**EXERCISE INPUT:**
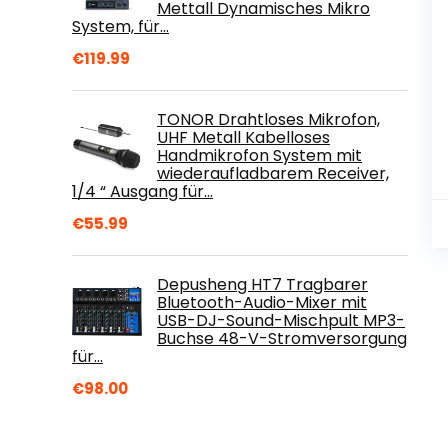
Mettall Dynamisches Mikro
System, für…
€
119.99
TONOR Drahtloses Mikrofon,
UHF Metall Kabelloses
Handmikrofon System mit
wiederaufladbarem Receiver,
1/4 “ Ausgang für…
€
55.99
Depusheng HT7 Tragbarer
Bluetooth-Audio-Mixer mit
USB-DJ-Sound-Mischpult MP3-
Buchse 48-V-Stromversorgung
für…
€
98.00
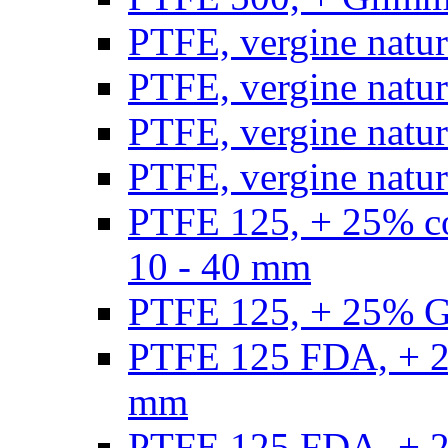
PTFE, vergine natur
PTFE, vergine natur
PTFE, vergine natur
PTFE, vergine natural
PTFE 125, + 25% con
10 - 40 mm
PTFE 125, + 25% GF
PTFE 125 FDA, + 25
mm
PTFE 125 FDA, + 25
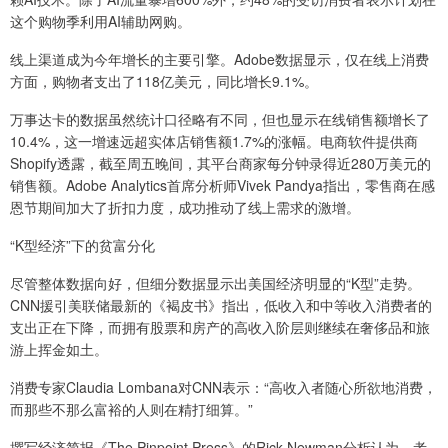
这个购物季利用AI辅助网购。
线上渠道成为今年增长的主要引擎。Adobe数据显示，仅在线上消费
方面，购物者支出了118亿美元，同比增长9.1%。
万事达卡的数据虽然统计口径略有不同，但也显示在线销售额增长了
10.4%，这一增速远超实体店销售额1.7%的涨幅。电商软件提供商
Shopify透露，截至周五晚间，其平台商家每分钟录得近280万美元的
销售额。Adobe Analytics首席分析师Vivek Pandya指出，零售商在感
恩节期间加大了折扣力度，成功推动了线上需求的激增。
“K型经济”下的贫富分化
尽管整体数据向好，但细分数据显示出美国经济明显的“K型”走势。
CNN援引美联储最新的《褐皮书》指出，低收入和中等收入消费者的
支出正在下降，而拥有股票和房产的高收入阶层则继续在奢侈品和旅
游上挥金如土。
消费专家Claudia Lombana对CNN表示：“高收入者随心所欲地消费，
而那些不那么富裕的人则在精打细算。”
撰写经济简报《The Pinpoint Press》的Rick Newman分析认为，考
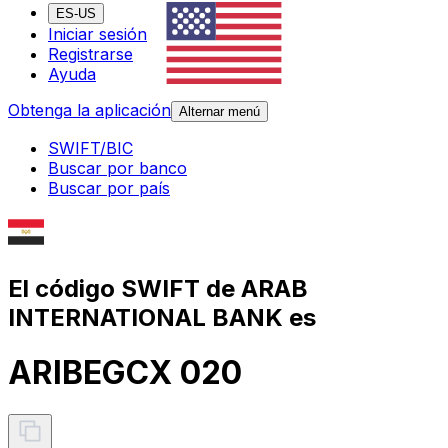
ES-US
Iniciar sesión
Registrarse
Ayuda
Obtenga la aplicación
Alternar menú
SWIFT/BIC
Buscar por banco
Buscar por país
El código SWIFT de ARAB
INTERNATIONAL BANK es
ARIBEGCX 020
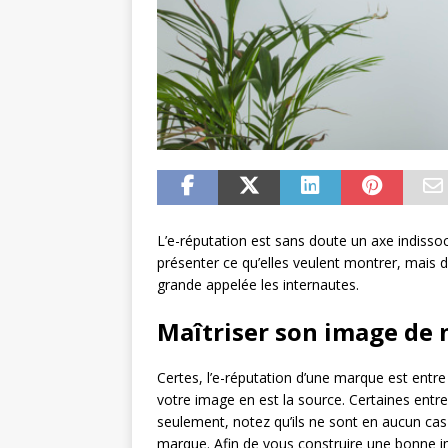
L’e-réputation est sans doute un axe indissoc
présenter ce qu’elles veulent montrer, mais 
grande appelée les internautes.
Maîtriser son image de
Certes, l’e-réputation d’une marque est entr
votre image en est la source. Certaines entre
seulement, notez qu’ils ne sont en aucun ca
marque. Afin de vous construire une bonne ima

**PROBLEM STATEMENT:**
Omitting all images, retype each line of the records precisely.

**SOLUTION:**
Mettall Dynamisches Mikro
System, für…
€
119.99
TONOR Drahtloses Mikrofon,
UHF Metall Kabelloses
Handmikrofon System mit
wiederaufladbarem Receiver,
1/4 “ Ausgang für…
€
55.99
Depusheng HT7 Tragbarer
Bluetooth-Audio-Mixer mit
USB-DJ-Sound-Mischpult MP3-
Buchse 48-V-Stromversorgung
für…
€
98.00
PTFE, vergine natur
PTFE, vergine natur
PTFE, vergine natur
PTFE, vergine natural
PTFE 125, + 25% con
10 - 40 mm
PTFE 125, + 25% GF
PTFE 125 FDA, + 25
mm
PTFE 125 FDA, + 25
这个购物季利用AI辅助网购。
线上渠道成为今年增长的主要引擎。Adobe数据显示，仅在线上消费
方面，购物者支出了118亿美元，同比增长9.1%。
万事达卡的数据虽然统计口径略有不同，但也显示在线销售额增长了
10.4%，这一增速远超实体店销售额1.7%的涨幅。电商软件提供商
Shopify透露，截至周五晚间，其平台商家每分钟录得近280万美元的
销售额。Adobe Analytics首席分析师Vivek Pandya指出，零售商在感
恩节期间加大了折扣力度，成功推动了线上需求的激增。
“K型经济”下的贫富分化
尽管整体数据向好，但细分数据显示出美国经济明显的“K型”走势。
CNN援引美联储最新的《褐皮书》指出，低收入和中等收入消费者的
支出正在下降，而拥有股票和房产的高收入阶层则继续在奢侈品和旅
游上挥金如土。
消费专家Claudia Lombana对CNN表示：“高收入者随心所欲地消费，
而那些不那么富裕的人则在精打细算。”
撰写经济简报《The Pinpoint Press》的Rick Newman分析认为，考
ES-US
Iniciar sesión
Registrarse
Ayuda
Obtenga la aplicación
Alternar menú
SWIFT/BIC
Buscar por banco
Buscar por país
El código SWIFT de ARAB
INTERNATIONAL BANK es
ARIBEGCX 020
L’e-réputation est sans doute un axe indissoc
présenter ce qu’elles veulent montrer, mais 
grande appelée les internautes.
Maîtriser son image de
Certes, l’e-réputation d’une marque est entr
votre image en est la source. Certaines entre
seulement, notez qu’ils ne sont en aucun ca
marque. Afin de vous construire une bonne ima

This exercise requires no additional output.